**Assignment**
Show each line of the entries below in which the word "Scholar" appears.

________________________

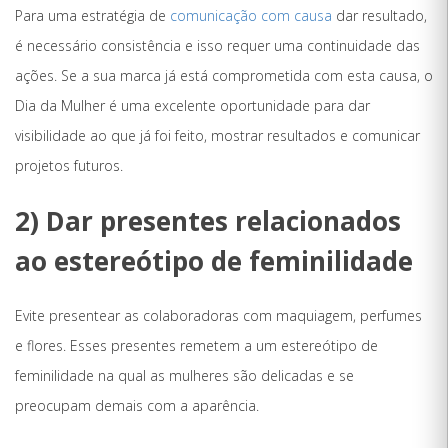
Para uma estratégia de
comunicação com causa
dar resultado,
é necessário consistência e isso requer uma continuidade das
ações. Se a sua marca já está comprometida com esta causa, o
Dia da Mulher é uma excelente oportunidade para dar
visibilidade ao que já foi feito, mostrar resultados e comunicar
projetos futuros.
2) Dar presentes relacionados
ao estereótipo de feminilidade
Evite presentear as colaboradoras com maquiagem, perfumes
e flores. Esses presentes remetem a um estereótipo de
feminilidade na qual as mulheres são delicadas e se
preocupam demais com a aparência.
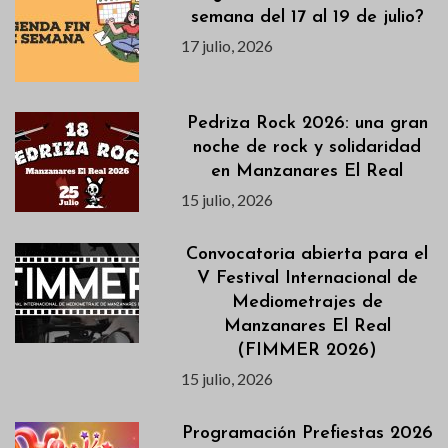
semana del 17 al 19 de julio?
17 julio, 2026
Pedriza Rock 2026: una gran
noche de rock y solidaridad
en Manzanares El Real
15 julio, 2026
Convocatoria abierta para el
V Festival Internacional de
Mediometrajes de
Manzanares El Real
(FIMMER 2026)
15 julio, 2026
Programación Prefiestas 2026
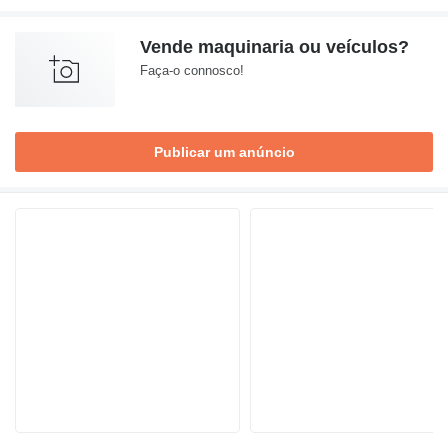
Vende maquinaria ou veículos?
Faça-o connosco!
Publicar um anúncio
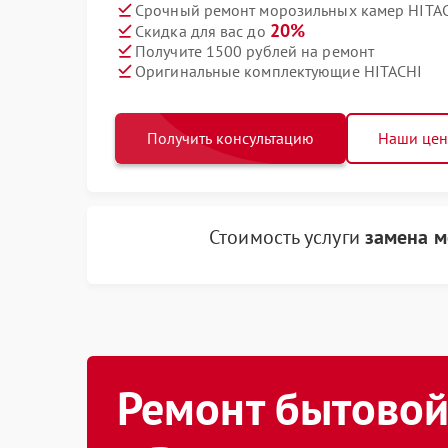
Срочный ремонт морозильных камер HITAC
20%
Скидка для вас до
Получите 1500 рублей на ремонт
Оригинальные комплектующие HITACHI
Получить консультацию
Наши це
Стоимость услуги
замена м
Ремонт бытовой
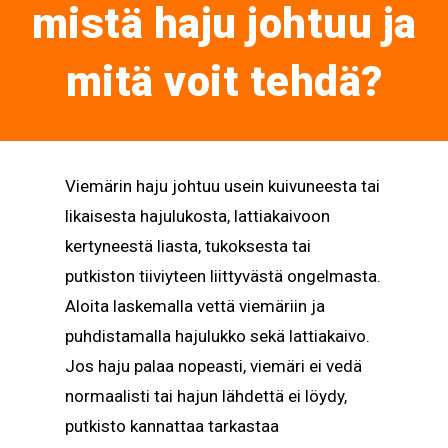
mistä haju johtuu ja
mitä voit tehdä?
Viemärin haju johtuu usein kuivuneesta tai
likaisesta hajulukosta, lattiakaivoon
kertyneestä liasta, tukoksesta tai
putkiston tiiviyteen liittyvästä ongelmasta.
Aloita laskemalla vettä viemäriin ja
puhdistamalla hajulukko sekä lattiakaivo.
Jos haju palaa nopeasti, viemäri ei vedä
normaalisti tai hajun lähdettä ei löydy,
putkisto kannattaa tarkastaa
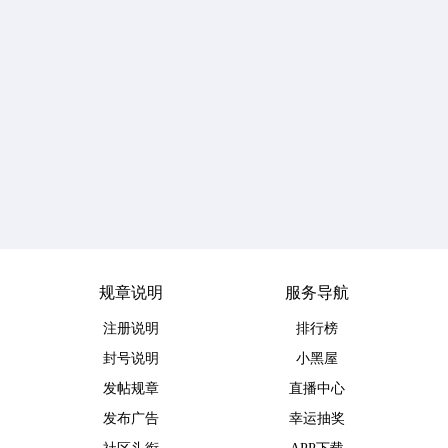
规章说明
服务导航
注册说明
排行榜
封号说明
小黑屋
发帖规章
直播中心
发布广告
幸运抽奖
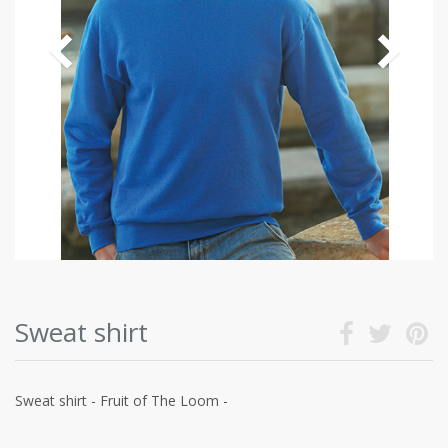
Sweat shirt
Sweat shirt - Fruit of The Loom -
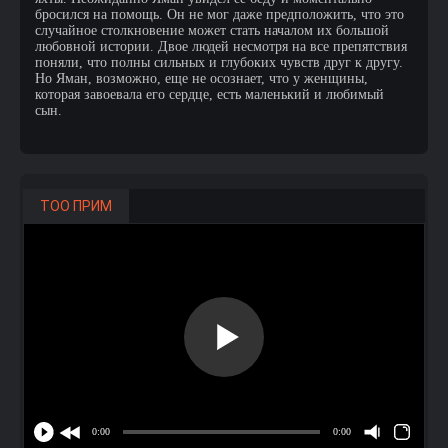
бросился на помощь. Он не мог даже предположить, что это
случайное столкновение может стать началом их большой
любовной истории. Двое людей несмотря на все препятствия
поняли, что полны сильных и глубоких чувств друг к другу.
Но Яман, возможно, еще не осознает, что у женщины,
которая завоевала его сердце, есть маленький и любимый
сын.
ТОО ПРИМ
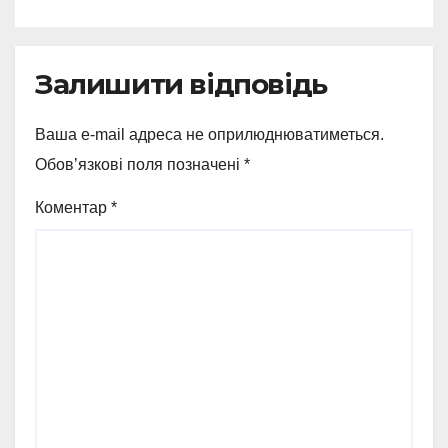
Залишити відповідь
Ваша e-mail адреса не оприлюднюватиметься.
Обов’язкові поля позначені
*
Коментар
*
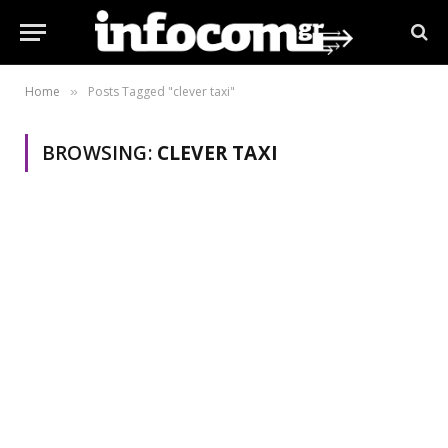
Home
Posts Tagged "clever taxi"
»
BROWSING:
CLEVER TAXI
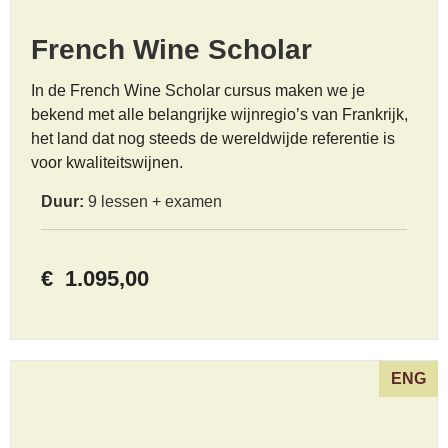
French Wine Scholar
In de French Wine Scholar cursus maken we je
bekend met alle belangrijke wijnregio’s van Frankrijk,
het land dat nog steeds de wereldwijde referentie is
voor kwaliteitswijnen.
Duur:
9 lessen + examen
€
1.095,00
ENG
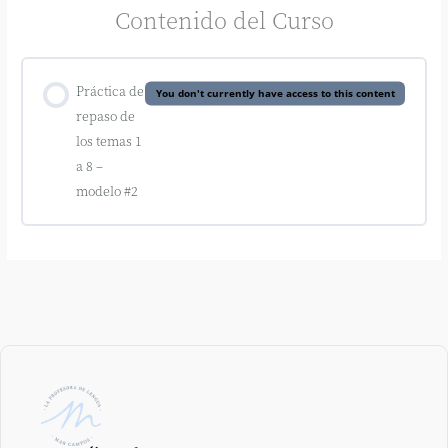
Contenido del Curso
Práctica de
You don't currently have access to this content
repaso de
los temas 1
a 8 –
modelo #2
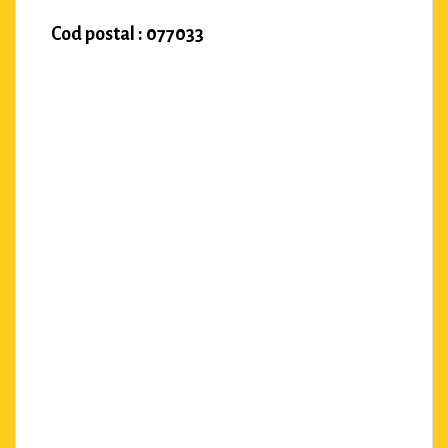
Cod postal : 077033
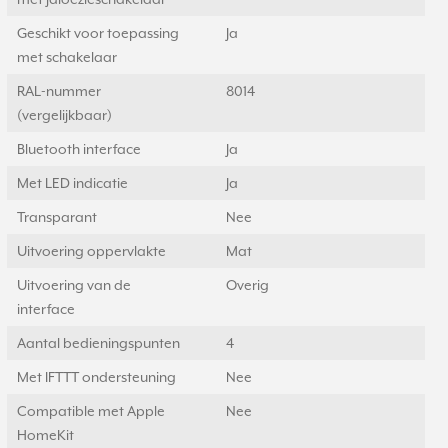
Geschikt voor toepassing
Ja
met schakelaar
RAL-nummer
8014
(vergelijkbaar)
Bluetooth interface
Ja
Met LED indicatie
Ja
Transparant
Nee
Uitvoering oppervlakte
Mat
Uitvoering van de
Overig
interface
Aantal bedieningspunten
4
Met IFTTT ondersteuning
Nee
Compatible met Apple
Nee
HomeKit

________________________

**Solved exercise**
French Wine Scholar
In de French Wine Scholar cursus maken we je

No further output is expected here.